▶ **AIM OF THE TASK**
An exact transcription of the entries is required, with no images included.
(DATA FOR ANALYSIS)
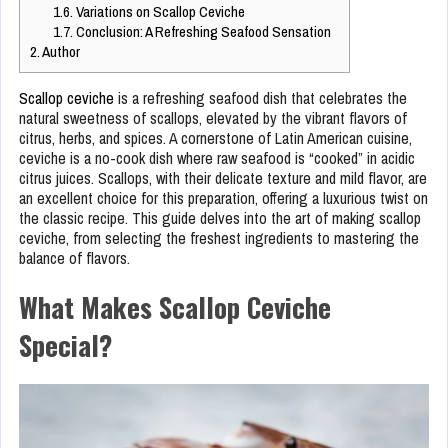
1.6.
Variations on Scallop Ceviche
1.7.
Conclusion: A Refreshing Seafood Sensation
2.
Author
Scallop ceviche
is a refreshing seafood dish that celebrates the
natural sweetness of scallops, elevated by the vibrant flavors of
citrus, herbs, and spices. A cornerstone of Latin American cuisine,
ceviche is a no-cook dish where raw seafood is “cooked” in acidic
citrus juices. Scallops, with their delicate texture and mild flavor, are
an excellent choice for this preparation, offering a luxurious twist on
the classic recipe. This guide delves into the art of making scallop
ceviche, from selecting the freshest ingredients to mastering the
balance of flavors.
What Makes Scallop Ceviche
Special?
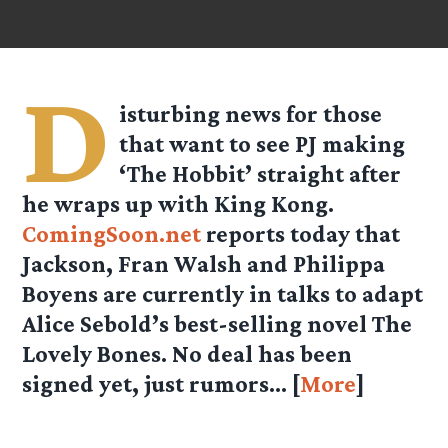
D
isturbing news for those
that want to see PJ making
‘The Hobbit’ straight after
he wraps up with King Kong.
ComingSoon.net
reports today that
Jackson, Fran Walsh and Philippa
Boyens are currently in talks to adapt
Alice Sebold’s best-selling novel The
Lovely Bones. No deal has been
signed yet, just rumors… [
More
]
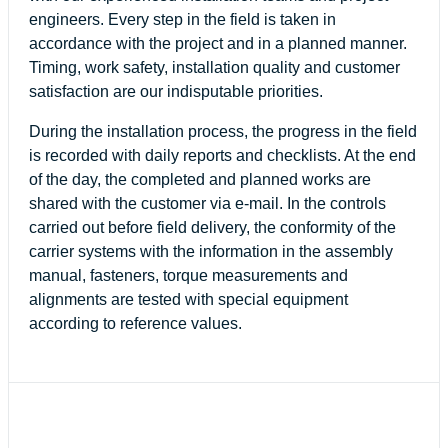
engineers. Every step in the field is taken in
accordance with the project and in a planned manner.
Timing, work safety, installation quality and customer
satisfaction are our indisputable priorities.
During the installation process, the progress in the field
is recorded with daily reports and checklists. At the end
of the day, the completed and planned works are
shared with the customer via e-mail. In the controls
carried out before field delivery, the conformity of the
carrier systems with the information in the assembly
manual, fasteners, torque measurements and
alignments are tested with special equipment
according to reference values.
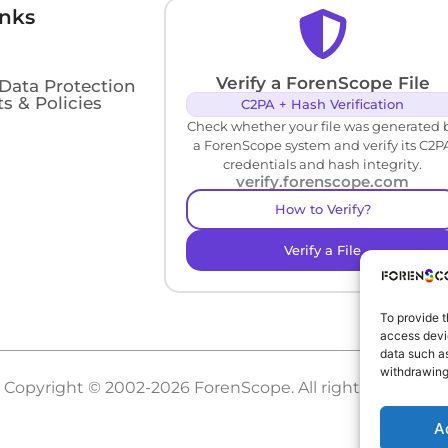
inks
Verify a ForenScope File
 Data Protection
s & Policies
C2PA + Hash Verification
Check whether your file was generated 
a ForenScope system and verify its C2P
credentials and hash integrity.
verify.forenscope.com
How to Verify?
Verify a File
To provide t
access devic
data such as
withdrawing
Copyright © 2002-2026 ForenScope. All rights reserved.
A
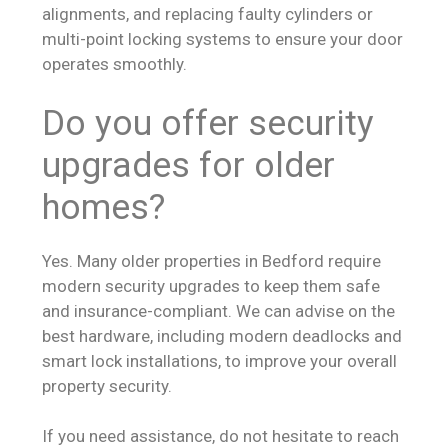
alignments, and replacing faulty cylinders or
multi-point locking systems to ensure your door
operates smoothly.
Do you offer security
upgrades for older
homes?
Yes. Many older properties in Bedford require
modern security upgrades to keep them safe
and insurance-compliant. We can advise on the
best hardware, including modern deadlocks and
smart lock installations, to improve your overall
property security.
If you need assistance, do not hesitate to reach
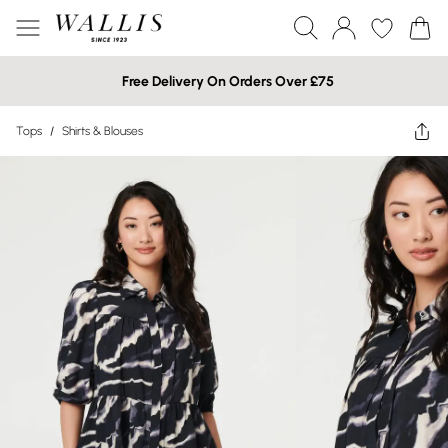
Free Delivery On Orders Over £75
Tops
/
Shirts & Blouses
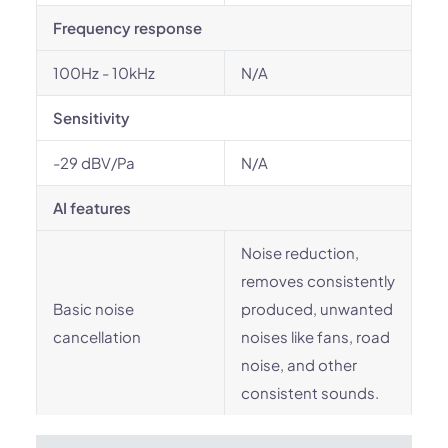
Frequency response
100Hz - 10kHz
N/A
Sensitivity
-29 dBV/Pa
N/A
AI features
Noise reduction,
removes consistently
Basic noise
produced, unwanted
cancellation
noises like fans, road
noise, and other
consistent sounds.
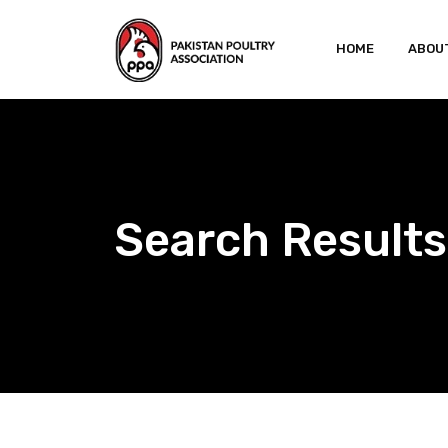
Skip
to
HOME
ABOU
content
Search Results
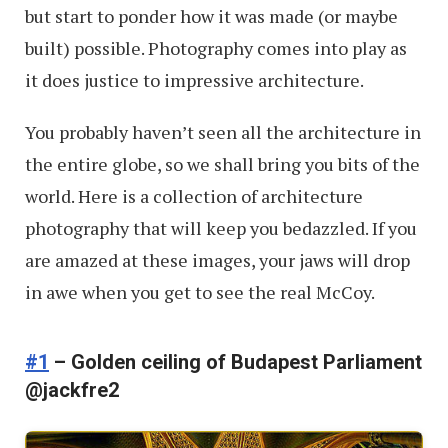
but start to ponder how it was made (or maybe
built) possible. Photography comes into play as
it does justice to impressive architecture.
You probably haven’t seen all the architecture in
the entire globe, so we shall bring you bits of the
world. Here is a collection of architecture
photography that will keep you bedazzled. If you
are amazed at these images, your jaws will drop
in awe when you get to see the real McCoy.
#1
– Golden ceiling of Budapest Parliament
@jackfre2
(End DATA FOR ANALYSIS)
▶ **ANSWER BOX**
1.6.
Variations on Scallop Ceviche
1.7.
Conclusion: A Refreshing Seafood Sensation
2.
Author
Scallop ceviche
is a refreshing seafood dish that celebrates the
natural sweetness of scallops, elevated by the vibrant flavors of
citrus, herbs, and spices. A cornerstone of Latin American cuisine,
ceviche is a no-cook dish where raw seafood is “cooked” in acidic
citrus juices. Scallops, with their delicate texture and mild flavor, are
an excellent choice for this preparation, offering a luxurious twist on
the classic recipe. This guide delves into the art of making scallop
ceviche, from selecting the freshest ingredients to mastering the
balance of flavors.
What Makes Scallop Ceviche
Special?
D
isturbing news for those
that want to see PJ making
‘The Hobbit’ straight after
he wraps up with King Kong.
ComingSoon.net
reports today that
Jackson, Fran Walsh and Philippa
Boyens are currently in talks to adapt
Alice Sebold’s best-selling novel The
Lovely Bones. No deal has been
signed yet, just rumors… [
More
]
engineers. Every step in the field is taken in
accordance with the project and in a planned manner.
Timing, work safety, installation quality and customer
satisfaction are our indisputable priorities.
During the installation process, the progress in the field
is recorded with daily reports and checklists. At the end
of the day, the completed and planned works are
shared with the customer via e-mail. In the controls
carried out before field delivery, the conformity of the
carrier systems with the information in the assembly
manual, fasteners, torque measurements and
alignments are tested with special equipment
according to reference values.
inks
Verify a ForenScope File
 Data Protection
s & Policies
C2PA + Hash Verification
Check whether your file was generated 
a ForenScope system and verify its C2P
credentials and hash integrity.
verify.forenscope.com
How to Verify?
Verify a File
To provide t
access devic
data such as
withdrawing
Copyright © 2002-2026 ForenScope. All rights reserved.
A
alignments, and replacing faulty cylinders or
multi-point locking systems to ensure your door
operates smoothly.
Do you offer security
upgrades for older
homes?
Yes. Many older properties in Bedford require
modern security upgrades to keep them safe
and insurance-compliant. We can advise on the
best hardware, including modern deadlocks and
smart lock installations, to improve your overall
property security.
If you need assistance, do not hesitate to reach
Free Delivery On Orders Over £75
Tops
/
Shirts & Blouses
Frequency response
100Hz - 10kHz
N/A
Sensitivity
-29 dBV/Pa
N/A
AI features
Noise reduction,
removes consistently
Basic noise
produced, unwanted
cancellation
noises like fans, road
noise, and other
consistent sounds.
Skip
to
HOME
ABOU
content
Search Results
but start to ponder how it was made (or maybe
built) possible. Photography comes into play as
it does justice to impressive architecture.
You probably haven’t seen all the architecture in
the entire globe, so we shall bring you bits of the
world. Here is a collection of architecture
photography that will keep you bedazzled. If you
are amazed at these images, your jaws will drop
in awe when you get to see the real McCoy.
#1
– Golden ceiling of Budapest Parliament
@jackfre2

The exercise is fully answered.